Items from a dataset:
--- --- ---

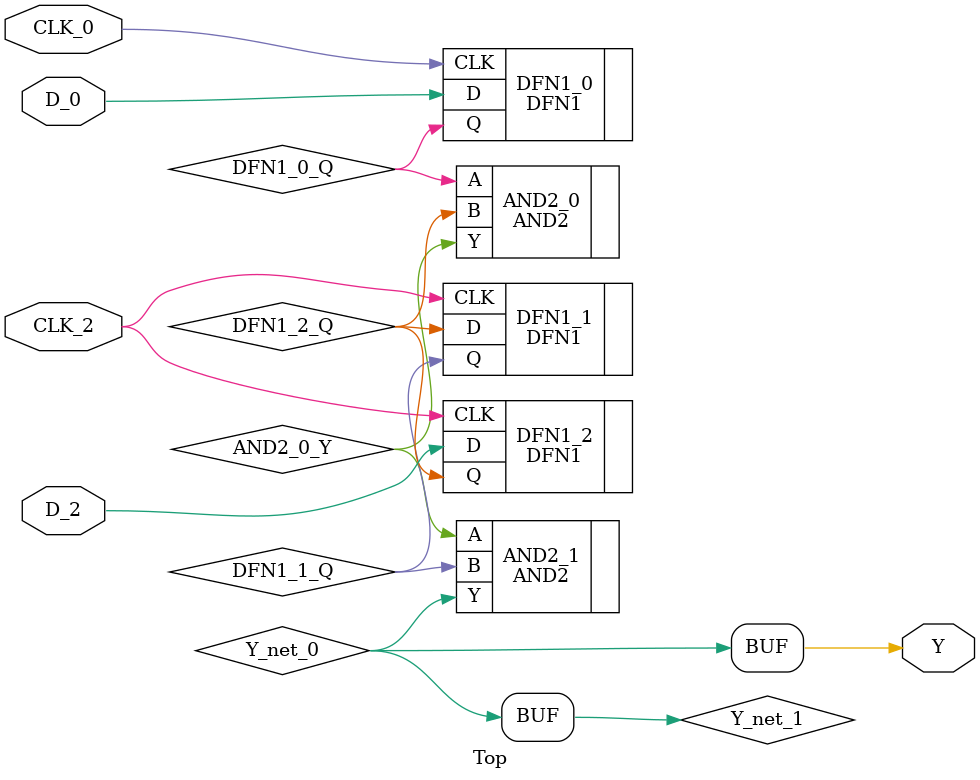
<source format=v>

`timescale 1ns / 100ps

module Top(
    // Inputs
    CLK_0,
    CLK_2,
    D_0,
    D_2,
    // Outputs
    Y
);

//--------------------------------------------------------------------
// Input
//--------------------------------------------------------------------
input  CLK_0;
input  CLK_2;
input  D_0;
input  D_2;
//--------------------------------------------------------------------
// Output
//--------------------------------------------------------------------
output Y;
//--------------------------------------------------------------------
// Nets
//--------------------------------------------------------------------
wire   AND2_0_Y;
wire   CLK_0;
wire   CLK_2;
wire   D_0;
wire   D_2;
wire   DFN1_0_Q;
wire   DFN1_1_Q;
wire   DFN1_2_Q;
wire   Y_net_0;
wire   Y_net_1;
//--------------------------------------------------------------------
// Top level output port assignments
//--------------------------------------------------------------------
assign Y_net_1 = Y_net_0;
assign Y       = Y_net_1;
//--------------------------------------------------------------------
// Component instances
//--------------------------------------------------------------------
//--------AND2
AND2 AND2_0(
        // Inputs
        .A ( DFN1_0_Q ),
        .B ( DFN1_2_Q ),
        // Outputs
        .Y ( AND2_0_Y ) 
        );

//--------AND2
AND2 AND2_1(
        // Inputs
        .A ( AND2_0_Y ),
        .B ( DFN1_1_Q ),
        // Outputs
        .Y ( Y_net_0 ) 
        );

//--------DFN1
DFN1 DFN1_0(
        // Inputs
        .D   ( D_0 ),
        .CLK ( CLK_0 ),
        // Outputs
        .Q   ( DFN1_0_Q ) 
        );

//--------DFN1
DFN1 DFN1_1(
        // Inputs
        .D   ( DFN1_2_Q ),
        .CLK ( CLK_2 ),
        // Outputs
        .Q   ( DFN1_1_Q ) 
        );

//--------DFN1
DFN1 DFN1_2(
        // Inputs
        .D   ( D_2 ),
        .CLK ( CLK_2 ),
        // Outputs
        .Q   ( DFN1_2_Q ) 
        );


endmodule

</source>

--- --- ---

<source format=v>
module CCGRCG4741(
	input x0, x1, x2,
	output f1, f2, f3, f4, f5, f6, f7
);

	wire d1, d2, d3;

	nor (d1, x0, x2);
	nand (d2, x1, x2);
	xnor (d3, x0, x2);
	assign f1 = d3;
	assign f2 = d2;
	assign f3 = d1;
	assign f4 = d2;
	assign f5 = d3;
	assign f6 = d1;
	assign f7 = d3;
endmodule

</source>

--- --- ---

* _Work order_:
Return a copy of each line in the entries that contains "wire".

* _Output_:
wire   AND2_0_Y;
wire   CLK_0;
wire   CLK_2;
wire   D_0;
wire   D_2;
wire   DFN1_0_Q;
wire   DFN1_1_Q;
wire   DFN1_2_Q;
wire   Y_net_0;
wire   Y_net_1;
	wire d1, d2, d3;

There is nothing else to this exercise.